Stored entries:
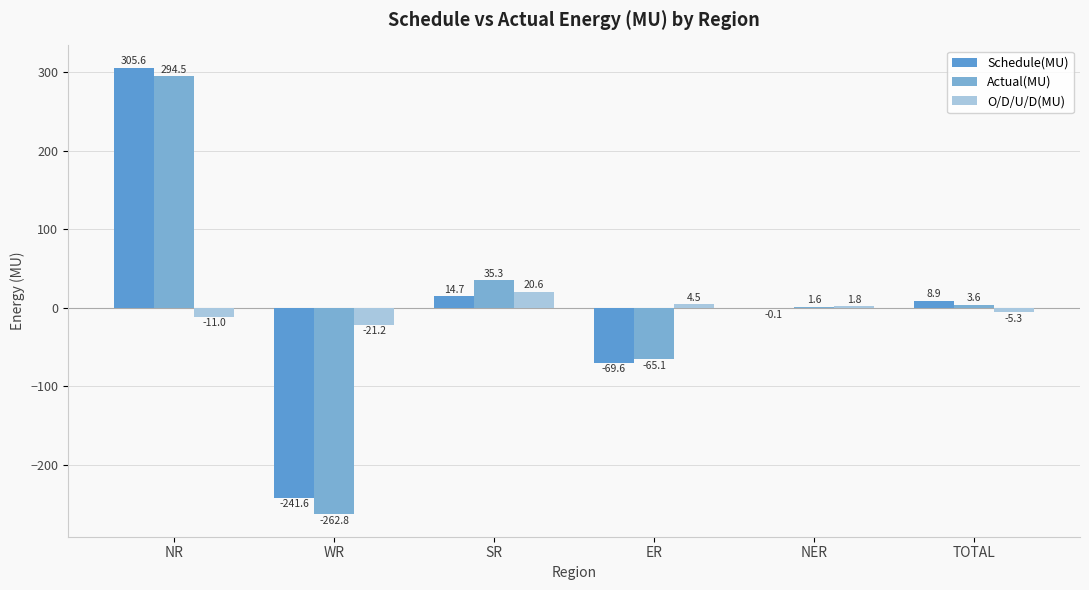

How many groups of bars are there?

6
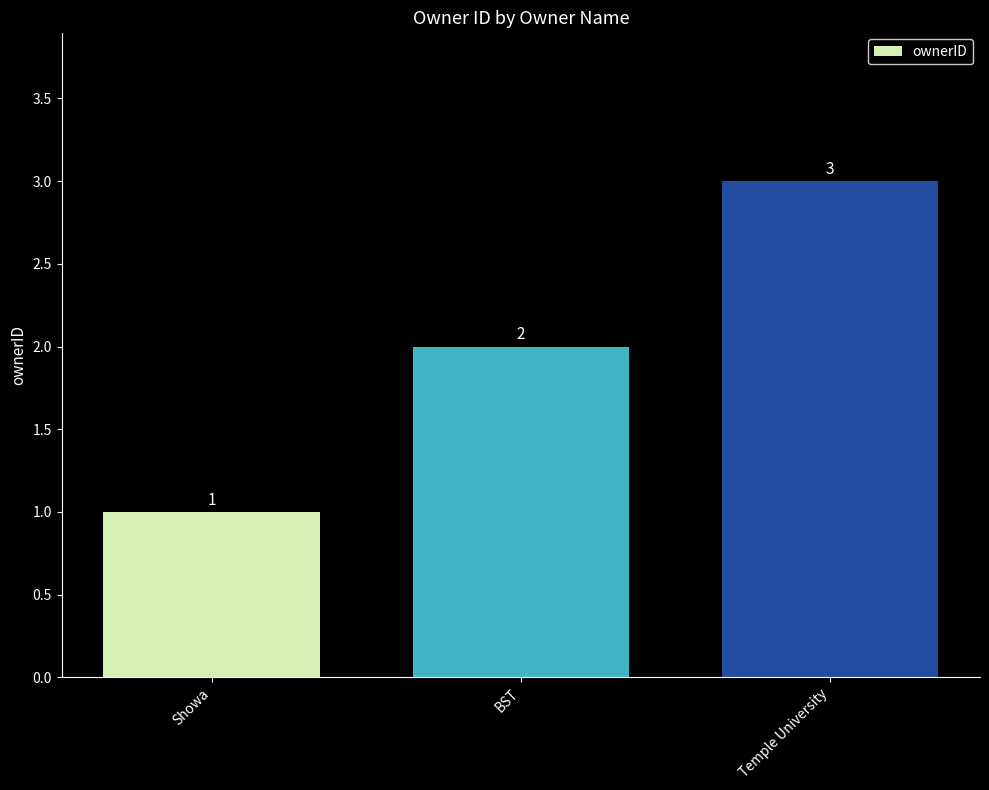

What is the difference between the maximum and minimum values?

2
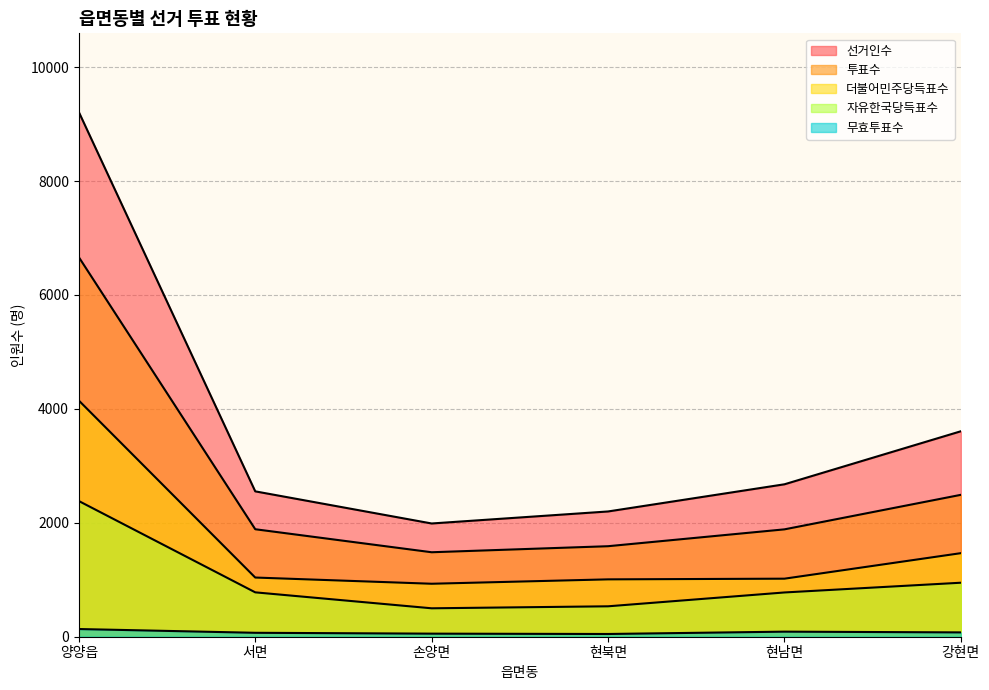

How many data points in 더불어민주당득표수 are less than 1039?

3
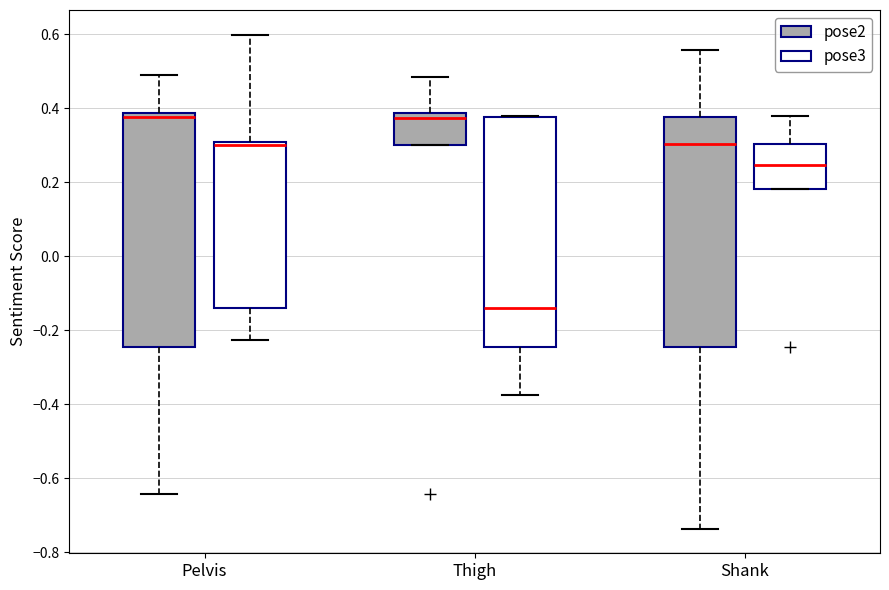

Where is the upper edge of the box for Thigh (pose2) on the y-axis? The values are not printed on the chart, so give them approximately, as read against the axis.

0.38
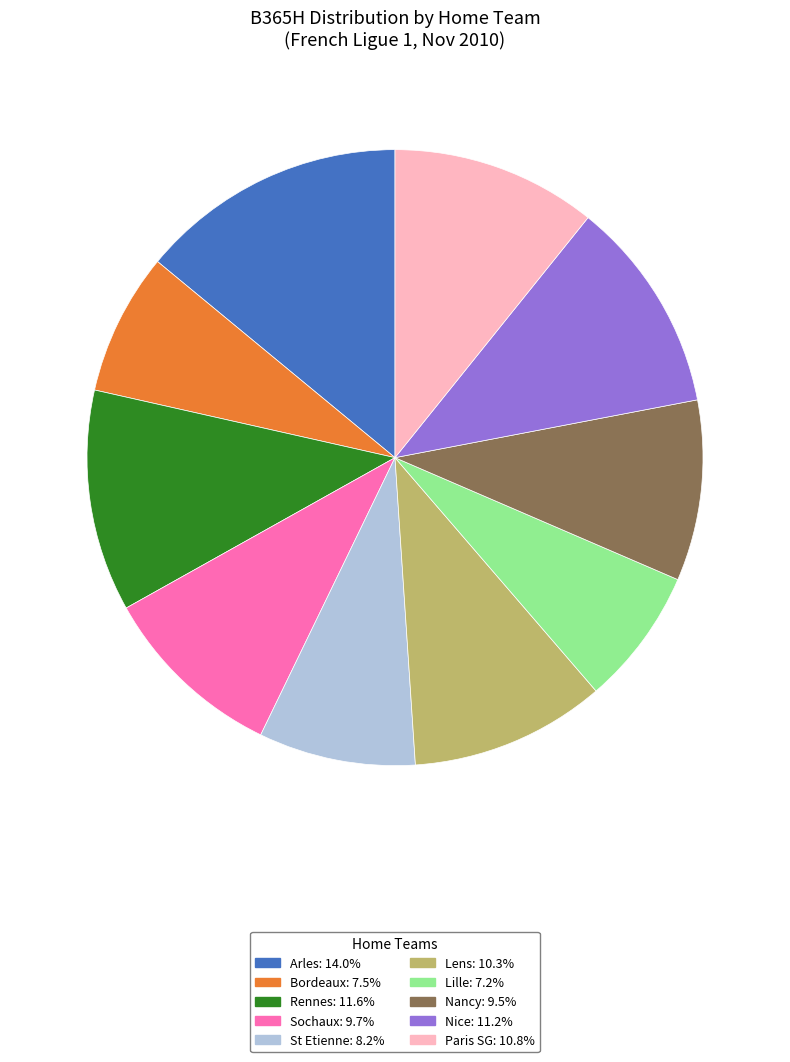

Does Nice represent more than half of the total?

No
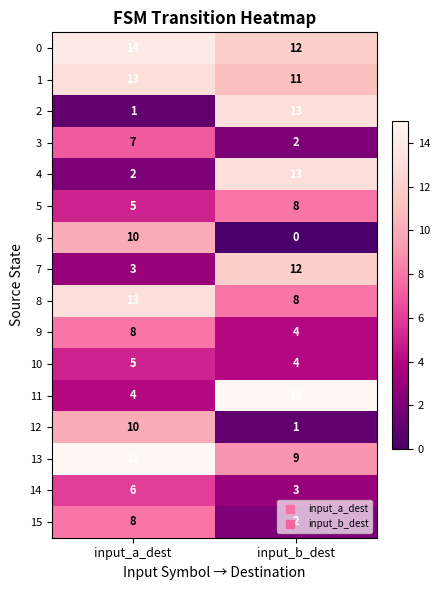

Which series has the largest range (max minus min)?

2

To do:
Edit the records from the line with "Does Nice represent" through the end, changing "total" to "sum" and leaving everything else the same. Give back only those lines, without the pictures.

Written response:
Does Nice represent more than half of the sum?

No

Which series has the largest range (max minus min)?

2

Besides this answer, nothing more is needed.